= Your task =
Continue the text about the possible sale of Intel Security, starting right after its last paragraph.

= Text to read =
Bain Capital recently sold Blue Coat Systems to Symantec for $4.65bn or almost twice the $2.4bn it paid for the more than occasionally controversial network security and performance optimisation firm last year. The Blue Coat example provides no assurance of repeat success elsewhere and the suspicion is that fundraising and the prospect for a quick turnaround sale right now are poorer than they were either last year or the year before. The market may have peaked or at least flattened out.
In any case, the sale of Intel Security would represent the biggest security business sale to date, so it might take a consortium of private equity backers to support.
Intel as a whole has been hard hit by the declining PC market. Recently the IT giant announced plans to shed 12,000 jobs as part of plans to refocus its business around chips for cloud computing.
When it bought McAfee back in 2010, the plan was to embed cyber-security functionality into chips. At the time Intel bosses said they wanted to make security a third pillar of computing alongside energy efficiency and connectivity.

= Records supplied =
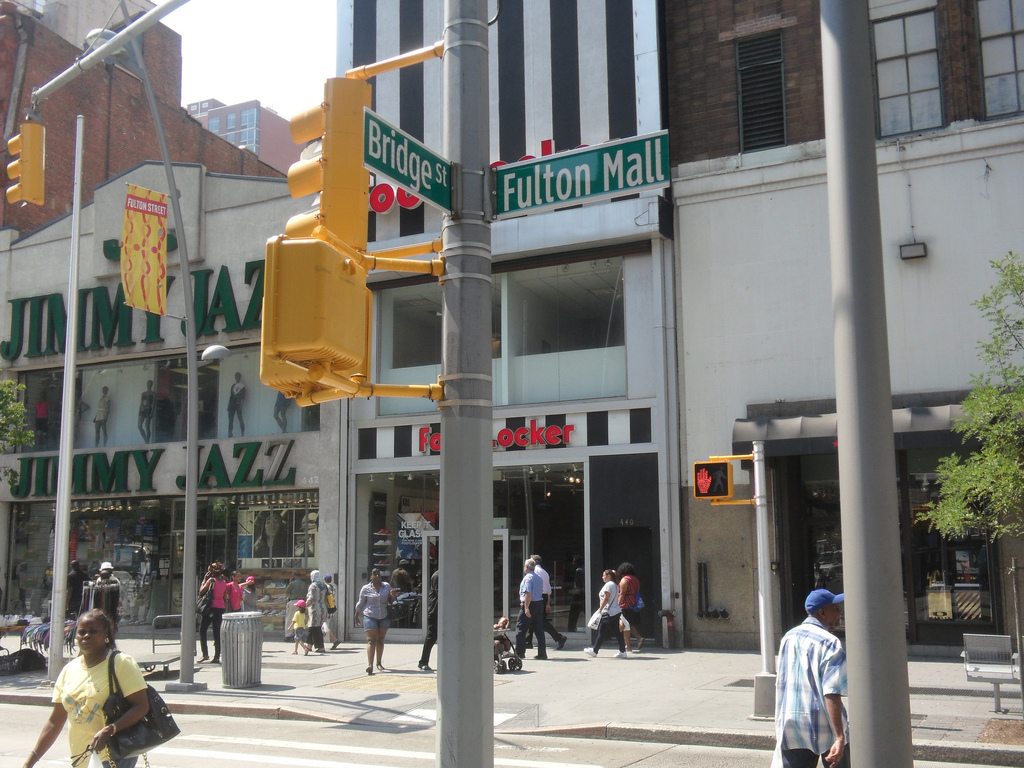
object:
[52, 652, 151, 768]
shirt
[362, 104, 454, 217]
sign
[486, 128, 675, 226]
sign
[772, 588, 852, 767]
man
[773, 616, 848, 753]
shirt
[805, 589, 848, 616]
cap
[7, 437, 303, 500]
sign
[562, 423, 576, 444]
letters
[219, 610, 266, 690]
can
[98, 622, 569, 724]
sidewalk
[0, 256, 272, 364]
sign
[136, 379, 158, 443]
one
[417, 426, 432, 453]
letter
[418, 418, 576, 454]
footlocker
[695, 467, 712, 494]
hand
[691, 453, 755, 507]
object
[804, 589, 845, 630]
head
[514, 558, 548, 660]
man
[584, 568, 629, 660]
woman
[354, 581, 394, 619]
shirt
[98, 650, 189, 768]
object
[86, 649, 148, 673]
shoulder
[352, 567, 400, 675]
people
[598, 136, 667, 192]
words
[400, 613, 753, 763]
ground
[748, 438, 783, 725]
pole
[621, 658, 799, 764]
street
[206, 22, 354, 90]
sky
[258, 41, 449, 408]
light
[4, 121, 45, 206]
light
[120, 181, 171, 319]
banner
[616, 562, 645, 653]
woman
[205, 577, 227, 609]
shirt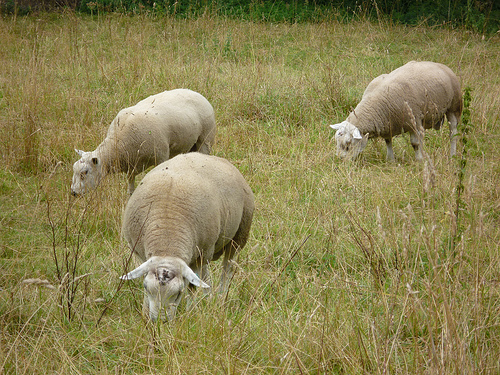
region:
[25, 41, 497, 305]
three very big sheeps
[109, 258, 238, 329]
a sheep white head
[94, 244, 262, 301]
pointy white sheep ears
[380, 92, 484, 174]
a sheep short legs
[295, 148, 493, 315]
green grass that the sheep eats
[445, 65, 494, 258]
a tall green weed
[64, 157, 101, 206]
a sheep black eye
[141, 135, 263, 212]
the white back of a sheep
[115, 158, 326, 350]
a sheep grazing in a field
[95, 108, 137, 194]
a sheep white neck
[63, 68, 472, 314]
three sheep standing in a field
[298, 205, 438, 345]
long green grass of the field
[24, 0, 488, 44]
several green trees growing in the background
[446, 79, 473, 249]
single green plant shoot in the field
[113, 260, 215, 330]
white head of a sheep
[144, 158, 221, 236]
beige fleece of a sheep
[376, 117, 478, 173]
white legs of the sheep on the right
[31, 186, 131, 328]
a dead brown plant sticking out of the ground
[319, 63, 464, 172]
a sheep with its head to the ground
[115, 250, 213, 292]
white angled ears of the sheep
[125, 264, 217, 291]
The ears of the sheep in the front.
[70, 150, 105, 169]
The ears of the sheep on the left.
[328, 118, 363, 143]
The ears of the sheep on the right.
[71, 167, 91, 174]
The eye of the sheep on the left.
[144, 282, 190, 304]
The eyes of the sheep in the front.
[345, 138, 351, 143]
The eye of the sheep on the right.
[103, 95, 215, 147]
The body of the sheep on the left.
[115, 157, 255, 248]
The body of the sheep in the front.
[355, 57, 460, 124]
The body of the sheep on the right.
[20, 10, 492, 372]
The grassy pasture the sheep are standing in.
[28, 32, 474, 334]
three sheep eating grass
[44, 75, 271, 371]
two sheep eating grass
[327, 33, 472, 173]
a sheep eating grass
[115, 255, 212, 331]
the head of a sheep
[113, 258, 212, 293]
the ears of a sheep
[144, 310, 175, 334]
the nose of a sheep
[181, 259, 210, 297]
the ear of a sheep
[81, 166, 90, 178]
the eye of a sheep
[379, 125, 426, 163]
the front legs of a sheep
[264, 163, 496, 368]
a tall stand of grass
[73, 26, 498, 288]
three sheep in the grass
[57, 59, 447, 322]
the sheep are eating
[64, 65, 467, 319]
the sheep are grazing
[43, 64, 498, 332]
these sheeps are white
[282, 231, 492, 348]
the grass is green and brown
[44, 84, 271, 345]
these sheep have been sheared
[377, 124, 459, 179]
the sheep has white legs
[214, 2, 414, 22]
green grass in the picture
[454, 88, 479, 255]
a weed growing in the grass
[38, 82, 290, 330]
sheep eat grass as a food source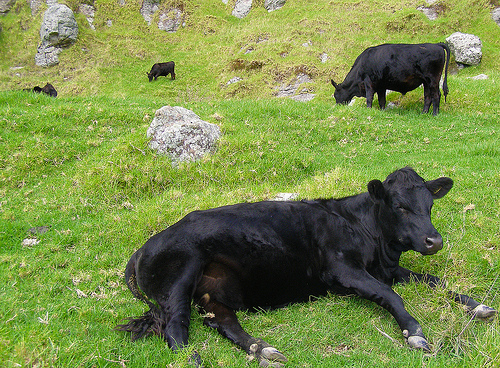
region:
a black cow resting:
[125, 164, 495, 367]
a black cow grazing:
[332, 36, 449, 106]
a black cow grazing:
[144, 60, 177, 84]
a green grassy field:
[4, 0, 499, 365]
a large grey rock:
[146, 103, 214, 160]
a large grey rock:
[35, 4, 78, 73]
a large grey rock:
[139, 1, 155, 26]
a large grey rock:
[156, 9, 186, 31]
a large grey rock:
[232, 0, 258, 17]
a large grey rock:
[448, 29, 480, 64]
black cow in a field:
[96, 167, 465, 325]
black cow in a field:
[320, 27, 473, 119]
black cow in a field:
[116, 51, 193, 97]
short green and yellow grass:
[9, 132, 64, 181]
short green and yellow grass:
[66, 141, 148, 207]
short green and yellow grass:
[16, 176, 101, 225]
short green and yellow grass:
[8, 217, 88, 282]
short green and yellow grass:
[28, 265, 93, 344]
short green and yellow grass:
[296, 313, 359, 365]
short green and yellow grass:
[433, 127, 477, 171]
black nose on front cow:
[421, 231, 448, 246]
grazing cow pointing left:
[325, 59, 358, 116]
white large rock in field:
[148, 105, 217, 156]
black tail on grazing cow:
[429, 33, 461, 117]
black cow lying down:
[118, 180, 473, 366]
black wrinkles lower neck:
[346, 203, 388, 258]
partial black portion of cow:
[26, 75, 63, 105]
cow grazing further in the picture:
[135, 39, 200, 97]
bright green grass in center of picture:
[253, 126, 335, 168]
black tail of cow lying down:
[126, 302, 173, 354]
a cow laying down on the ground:
[54, 61, 497, 356]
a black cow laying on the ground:
[79, 83, 498, 362]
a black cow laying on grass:
[48, 95, 498, 325]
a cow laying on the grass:
[83, 105, 498, 350]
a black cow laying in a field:
[49, 73, 489, 367]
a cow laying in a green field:
[122, 126, 497, 340]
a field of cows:
[22, 36, 499, 318]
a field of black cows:
[7, 23, 494, 345]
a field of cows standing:
[15, 20, 499, 296]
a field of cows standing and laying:
[32, 23, 499, 313]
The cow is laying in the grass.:
[147, 193, 423, 308]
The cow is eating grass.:
[306, 15, 467, 130]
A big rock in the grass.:
[126, 96, 228, 182]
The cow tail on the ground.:
[131, 289, 170, 339]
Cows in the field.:
[122, 35, 472, 129]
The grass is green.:
[42, 126, 147, 223]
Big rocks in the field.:
[26, 9, 188, 66]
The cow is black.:
[173, 181, 443, 312]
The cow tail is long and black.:
[440, 44, 453, 104]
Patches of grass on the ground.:
[231, 38, 322, 85]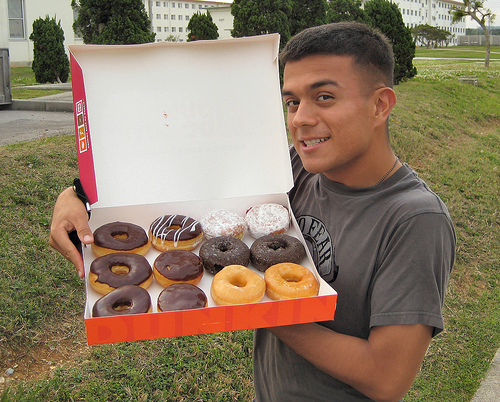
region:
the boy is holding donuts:
[36, 17, 448, 369]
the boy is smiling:
[265, 6, 415, 166]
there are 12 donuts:
[75, 204, 330, 336]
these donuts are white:
[196, 195, 288, 239]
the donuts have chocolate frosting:
[84, 205, 146, 312]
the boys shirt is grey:
[239, 152, 461, 375]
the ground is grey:
[3, 104, 60, 139]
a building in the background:
[383, 0, 470, 55]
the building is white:
[360, 0, 470, 67]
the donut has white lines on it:
[139, 202, 200, 245]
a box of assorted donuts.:
[48, 28, 355, 335]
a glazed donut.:
[261, 256, 328, 308]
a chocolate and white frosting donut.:
[145, 206, 210, 253]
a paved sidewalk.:
[461, 348, 498, 398]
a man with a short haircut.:
[274, 13, 418, 195]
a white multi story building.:
[342, 0, 469, 60]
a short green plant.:
[21, 3, 71, 82]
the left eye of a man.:
[300, 76, 342, 121]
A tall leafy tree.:
[447, 1, 498, 68]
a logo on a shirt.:
[282, 188, 360, 295]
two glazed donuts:
[210, 264, 310, 298]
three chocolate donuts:
[90, 225, 137, 332]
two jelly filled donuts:
[198, 206, 282, 235]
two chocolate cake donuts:
[199, 238, 296, 267]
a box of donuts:
[58, 34, 339, 349]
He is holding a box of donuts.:
[35, 22, 454, 389]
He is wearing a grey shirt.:
[280, 139, 414, 396]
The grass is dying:
[404, 77, 496, 214]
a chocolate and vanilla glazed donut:
[150, 213, 199, 246]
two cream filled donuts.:
[153, 246, 206, 313]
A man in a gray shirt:
[241, 7, 456, 395]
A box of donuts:
[55, 200, 330, 335]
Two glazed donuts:
[206, 260, 321, 300]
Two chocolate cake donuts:
[196, 227, 301, 267]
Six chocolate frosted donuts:
[90, 207, 205, 332]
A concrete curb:
[10, 90, 80, 120]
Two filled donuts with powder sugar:
[200, 195, 290, 241]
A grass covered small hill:
[390, 71, 490, 201]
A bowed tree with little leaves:
[445, 1, 495, 66]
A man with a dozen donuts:
[47, 24, 459, 371]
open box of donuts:
[56, 21, 338, 349]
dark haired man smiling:
[278, 6, 412, 197]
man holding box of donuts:
[44, 14, 458, 400]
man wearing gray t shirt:
[281, 11, 455, 395]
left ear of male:
[369, 81, 398, 133]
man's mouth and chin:
[295, 131, 337, 176]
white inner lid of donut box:
[66, 28, 298, 205]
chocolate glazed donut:
[86, 248, 153, 292]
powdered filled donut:
[198, 203, 246, 240]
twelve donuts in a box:
[88, 200, 324, 317]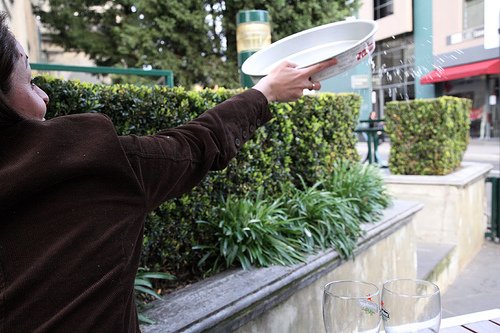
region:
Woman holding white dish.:
[231, 16, 383, 128]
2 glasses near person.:
[339, 268, 421, 327]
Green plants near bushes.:
[188, 184, 403, 272]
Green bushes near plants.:
[125, 51, 266, 176]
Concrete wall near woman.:
[170, 232, 432, 296]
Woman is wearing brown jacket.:
[82, 172, 146, 299]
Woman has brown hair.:
[6, 40, 63, 182]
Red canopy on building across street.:
[410, 55, 495, 83]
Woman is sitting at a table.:
[158, 275, 330, 318]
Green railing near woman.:
[49, 41, 232, 102]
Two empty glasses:
[316, 265, 446, 330]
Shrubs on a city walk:
[383, 102, 476, 183]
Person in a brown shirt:
[0, 22, 287, 328]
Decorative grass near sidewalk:
[196, 188, 411, 274]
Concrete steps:
[406, 225, 467, 305]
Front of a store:
[426, 62, 496, 112]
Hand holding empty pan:
[235, 21, 411, 94]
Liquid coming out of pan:
[358, 27, 449, 83]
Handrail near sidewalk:
[35, 45, 185, 96]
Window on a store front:
[369, 6, 422, 50]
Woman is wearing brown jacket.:
[41, 137, 128, 313]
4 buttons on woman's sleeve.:
[214, 117, 264, 143]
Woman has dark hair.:
[6, 61, 59, 181]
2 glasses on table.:
[322, 256, 420, 309]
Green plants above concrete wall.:
[218, 176, 394, 268]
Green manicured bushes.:
[93, 57, 345, 228]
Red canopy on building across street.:
[431, 50, 498, 110]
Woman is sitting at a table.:
[113, 274, 474, 331]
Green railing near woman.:
[67, 37, 176, 134]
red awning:
[417, 59, 497, 86]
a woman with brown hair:
[0, 6, 50, 134]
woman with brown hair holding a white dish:
[0, 17, 384, 331]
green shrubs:
[382, 95, 472, 175]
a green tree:
[114, 27, 211, 64]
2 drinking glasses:
[321, 276, 441, 328]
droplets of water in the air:
[365, 20, 463, 106]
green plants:
[208, 190, 354, 266]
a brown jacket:
[0, 80, 272, 330]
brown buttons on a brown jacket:
[1, 87, 276, 331]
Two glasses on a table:
[316, 275, 497, 332]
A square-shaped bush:
[386, 93, 479, 172]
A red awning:
[415, 57, 497, 91]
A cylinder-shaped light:
[231, 5, 273, 52]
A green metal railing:
[43, 52, 181, 89]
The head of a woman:
[0, 22, 54, 123]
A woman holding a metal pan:
[0, 9, 379, 331]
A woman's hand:
[254, 56, 331, 103]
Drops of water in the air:
[369, 28, 464, 93]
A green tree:
[30, 1, 234, 84]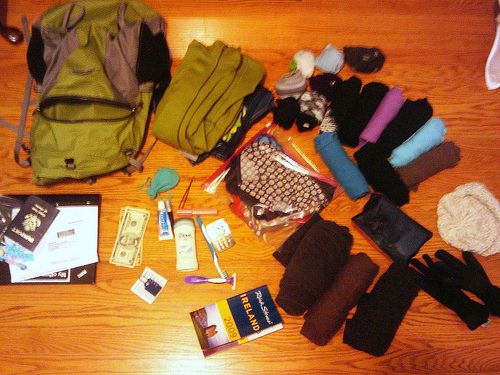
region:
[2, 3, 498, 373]
items laid out for a trip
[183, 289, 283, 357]
travel brochure for ireland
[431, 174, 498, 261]
tan colored cloth hat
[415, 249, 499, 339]
pair of black gloves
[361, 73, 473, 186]
group of different colored socks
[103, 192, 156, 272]
american paper money a five on top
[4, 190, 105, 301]
passport and other papers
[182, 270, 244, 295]
purple and white razor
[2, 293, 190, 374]
grained wooden floor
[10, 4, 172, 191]
olive backpack with open zipper compartment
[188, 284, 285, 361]
ireland tour guide book 2009 edition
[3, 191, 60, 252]
american passport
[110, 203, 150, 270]
small pile of american money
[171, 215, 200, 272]
container of dove deodorant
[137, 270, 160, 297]
small combination lock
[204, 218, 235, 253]
package of small yellow pills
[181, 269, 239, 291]
purple and white women's razor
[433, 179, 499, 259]
white lacy hat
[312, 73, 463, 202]
collection of rolled shirts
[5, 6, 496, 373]
items on the floor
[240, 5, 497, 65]
the floor is wooden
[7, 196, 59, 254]
the passport on the paper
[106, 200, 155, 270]
the money on the floor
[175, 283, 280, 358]
the guide to ireland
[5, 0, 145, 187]
green backpack on the floor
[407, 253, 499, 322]
gloves on the floor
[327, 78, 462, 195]
clothes on the floor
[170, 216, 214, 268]
deodorant on the floor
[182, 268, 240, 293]
razor on the floor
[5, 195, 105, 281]
passport and other information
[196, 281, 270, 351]
travel guide to ireland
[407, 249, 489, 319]
a pair of black gloves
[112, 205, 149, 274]
money laying on the table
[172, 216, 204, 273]
a stick of deodorant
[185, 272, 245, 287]
a razor for shaving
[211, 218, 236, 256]
medication laying on the table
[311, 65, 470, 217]
rolled up clothes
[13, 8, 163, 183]
a green backpack on the table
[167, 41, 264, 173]
folded up bottoms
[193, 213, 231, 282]
a blue and white toothbrush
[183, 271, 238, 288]
a purple and white razor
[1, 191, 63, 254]
a passport on top of a paper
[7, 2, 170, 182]
a green, grey, and black backpack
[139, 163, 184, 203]
a small blue jewelry bag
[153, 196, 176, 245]
a small tube of toothpaste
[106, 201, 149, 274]
two paper bills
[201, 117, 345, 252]
a plastic ziploc bag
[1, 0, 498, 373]
a light brown hardwood floor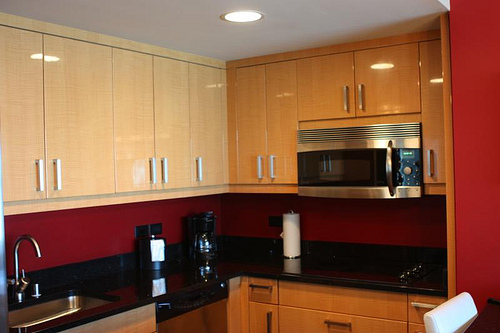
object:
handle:
[149, 157, 157, 184]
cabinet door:
[112, 46, 156, 192]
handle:
[195, 157, 203, 181]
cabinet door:
[188, 63, 224, 187]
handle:
[53, 158, 62, 190]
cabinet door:
[43, 32, 115, 201]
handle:
[162, 157, 169, 183]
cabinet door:
[153, 52, 193, 193]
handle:
[34, 159, 44, 192]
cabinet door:
[0, 25, 45, 202]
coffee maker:
[179, 211, 219, 264]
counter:
[7, 234, 446, 333]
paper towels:
[280, 212, 302, 257]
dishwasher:
[154, 278, 228, 331]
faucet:
[14, 234, 42, 303]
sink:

= Answer to the exercise =
Intel planned to embed security in a much greater range of devices - everything from smartphones to TVs and cash machines. The McAfee business it bought was split between consumer and enterprise security software and translating competencies into something that offered security in hardware and at level of chips and components was always going to be a big ask. Irrespective of how technically brilliant Intel’s engineers were a shift in the security eco-system needed to happen to make the plan live.
Detractors - and there were many even in the immediate aftermath of the deal - argued that Intel paid an awful lot for a company with no obvious core chip-making synergy.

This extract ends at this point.